If a line holds the word "wire", copy it from the entries.

[SOURCE RECORDS — start]

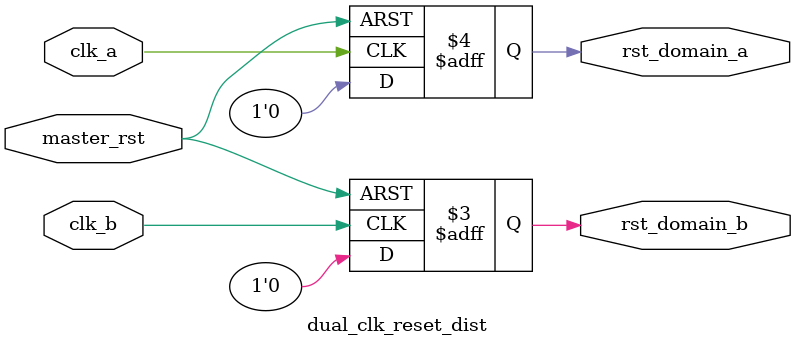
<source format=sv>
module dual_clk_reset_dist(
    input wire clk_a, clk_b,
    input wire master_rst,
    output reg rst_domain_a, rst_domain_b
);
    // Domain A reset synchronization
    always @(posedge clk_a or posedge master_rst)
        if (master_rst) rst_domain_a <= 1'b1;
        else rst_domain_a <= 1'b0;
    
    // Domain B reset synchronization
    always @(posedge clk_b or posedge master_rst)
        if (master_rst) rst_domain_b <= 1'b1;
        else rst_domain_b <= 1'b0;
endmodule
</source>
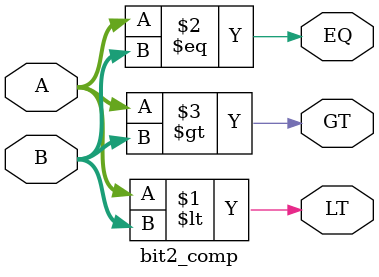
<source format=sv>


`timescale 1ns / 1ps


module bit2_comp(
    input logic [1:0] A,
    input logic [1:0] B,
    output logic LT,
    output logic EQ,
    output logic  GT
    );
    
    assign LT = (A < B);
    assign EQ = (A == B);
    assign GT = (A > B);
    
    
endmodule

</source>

[SOURCE RECORDS — finish]

- [RESULT OF THIS TASK]
    input wire clk_a, clk_b,
    input wire master_rst,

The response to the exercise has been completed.